Incidence rates reported by Lagos
 for IPD caused by Spn19A ranged from 0.4 to 2.2 cases x 100,000 between 1994 and 2007, suggesting a seasonal pattern for this serotype. Similar variations have been shown for other serotypes in the LAC region, such as 1 and 5
 and may explain changes during time periods in the SIREVA data presented in this review. This should be considered when interpreting data post introduction of pneumococcal vaccines in this region. In contrast, the incidence of other serotypes such as 14 has shown small variations
PCVs have been introduced recently in several countries in LAC, but currently, there are no data published about their impact in reducing IPD. Consequently, little is known about the replacement phenomenon with Spn19A, which has been well described previously
. Available data provide only an estimation of hypothetical impact (supplement 10). The same calculation for the recent SIREVA data
 showed a major impact of PCV10 and PCV13 vaccination, in particular related to the inclusion of serotypes 1 and 5. In fact, after 2009, countries in the region have incorporated different PCV into their expanded program of immunization following individual assessment for their epidemiology (PCV7/13: Costa Rica, Uruguay, Mexico and PCV-10: Brazil, Colombia, Ecuador and Chile). Following the results of this review, indicating the low prevalence of Spn19A in most of the countries, it is necessary to report any subsequent change in the distribution of this serotype in those countries who have introduced one of the available PCV. Particularly, trying to explain any increase or decrease in the Spn19A prevalence comparing the statistics prior to universal vaccination and possible factors that could explain this, such as vaccine coverage, antibiotic use and immune response based on the vaccine formulation.
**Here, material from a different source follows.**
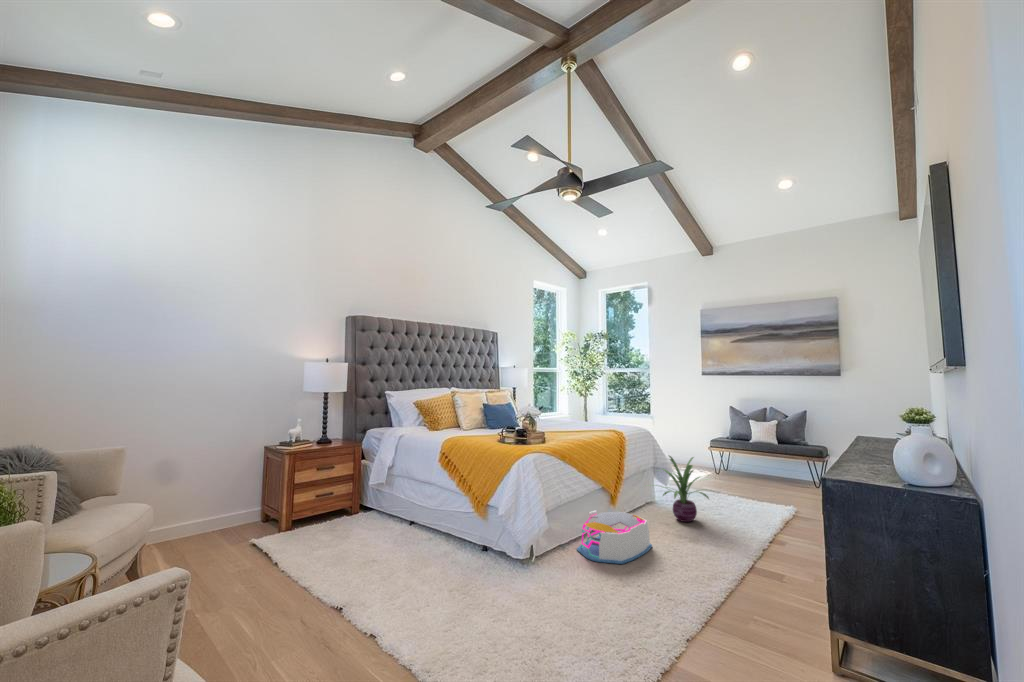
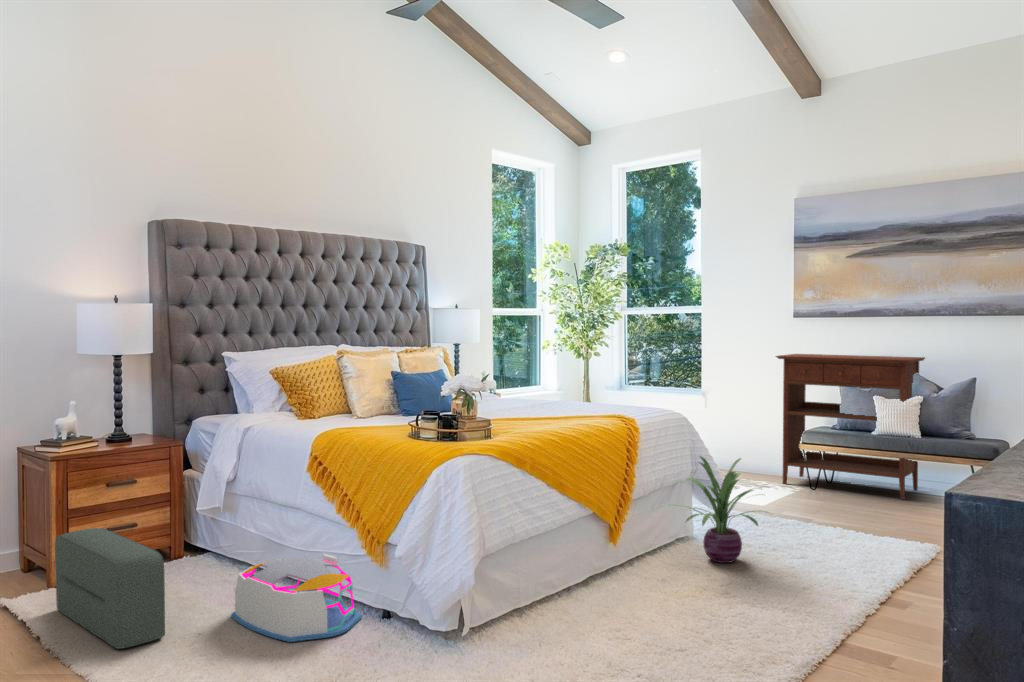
console table: none [700,395,791,483] -> present [776,354,925,499]
pouf: none [286,495,353,573] -> present [55,528,165,649]
storage bin: present [577,510,652,564] -> present [231,554,362,642]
The results of our systematic review have a number of limitations. The source of primary data, either from SIREVA or from independent research teams, could introduce selection bias, potentially promoting the selection of more severe forms of the disease. However, it is important to highlight that more severe disease will have the largest impact from a burden of disease or a public health perspective. Information on disease severity caused by Spn19A in this region was limited; this is also the case for data collected for other serotypes, given that similar surveillance activities are employed in the different countries. As this limitation is not restricted to a specific serotype, it should not bias our conclusions. It was not possible to analyze temporal changes in serotype frequency, except from a very broad perspective. The small amount of data available on burden of disease and on the possible effects of mass vaccination highlights the need for more research in this area.
Incidence of IPD in this region ranges from 3.0 to 206.8 cases per 100,000. Overall 9 serotypes are responsible for 80% of IPD and 30% are due to serotype 14; Spn19A remains relatively uncommon as an agent of IPD, with the exception of Mexico and Venezuela. Data on noninvasive disease and nasopharyngeal carriage, although not as robust, show the same low prevalence.